Ease of communication in the context of the APHAB describes the effort involved in communication under relatively easy listening environments. The interesting discovery from our results was that individuals who use hearing aids experienced a significant improvement in their understanding of conversations under easy listening conditions. In easy listening environments where hearing aids help the most, and perform the least amount of digital signal processing, the addition of haptic vibrations added the greatest amount of additional benefit. Upon completion of the trial, the average EOC score for the subset of participants who were users of hearing aids was 14.65 (SD=6.99, n=9) indicating little to no difficulty understanding speech in easy listening environments. For the subset of participants who were not users of hearing aids, the average EOC score upon completion of the trial was 16.88 (7.73, n=7). Even without the additional help of hearing aids, these participants ended the study with an equivalent capability for understanding speech in easier listening environments, despite starting the trial with a higher level of disability (Figure 6).
Conclusion
We have demonstrated that vibrotactile sensory substitution helps individuals with high frequency hearing loss improve their understanding of verbal communication. The device demonstrated here is a wristband that delivers spatially distinguishable vibrations to the wrist in correspondence with high frequency phonemes. We found that vibrotactile feedback provides more benefit for those without hearing aids than for those with hearing aids, although it does provide benefit for both. This may be a result of how the digital signal processing in hearing aids alters sound for the user in environments with a lot of background noise or reverberation.

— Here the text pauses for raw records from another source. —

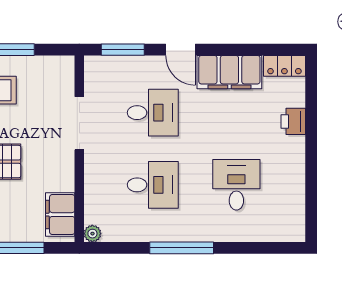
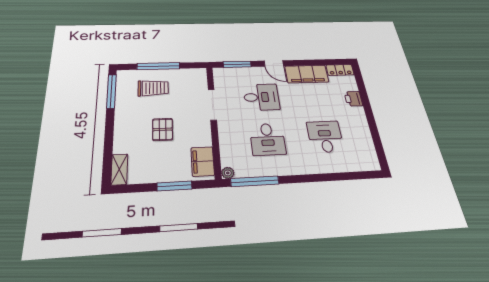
desk: (153, 185) -> (268, 139), turned 90
window: (182, 248) -> (255, 181), moved

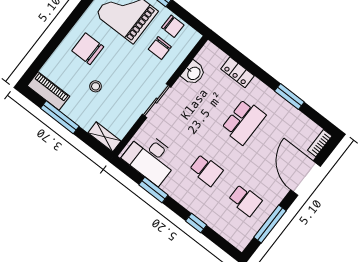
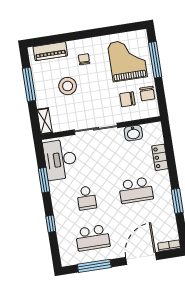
chair: (88, 49) -> (84, 59), width x0.54, depth x0.54
stool: (96, 86) -> (68, 86), width x1.89, depth x1.89
piano: (49, 91) -> (50, 51), moved, turned 90
sliding door: (157, 101) -> (96, 129), width x1.37
school desk: (245, 200) -> (93, 238), width x1.85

Finally, our results also demonstrated that individuals who had the greatest amount of difficulty understanding speech prior to starting the trial experienced the greatest amount of benefit from vibrotactile feedback. Future studies will focus on quantifying the maximum benefits possible and how long improvements continue before a plateau is reached.
Data Availability
All data produced in the present study are available upon reasonable request to the authors.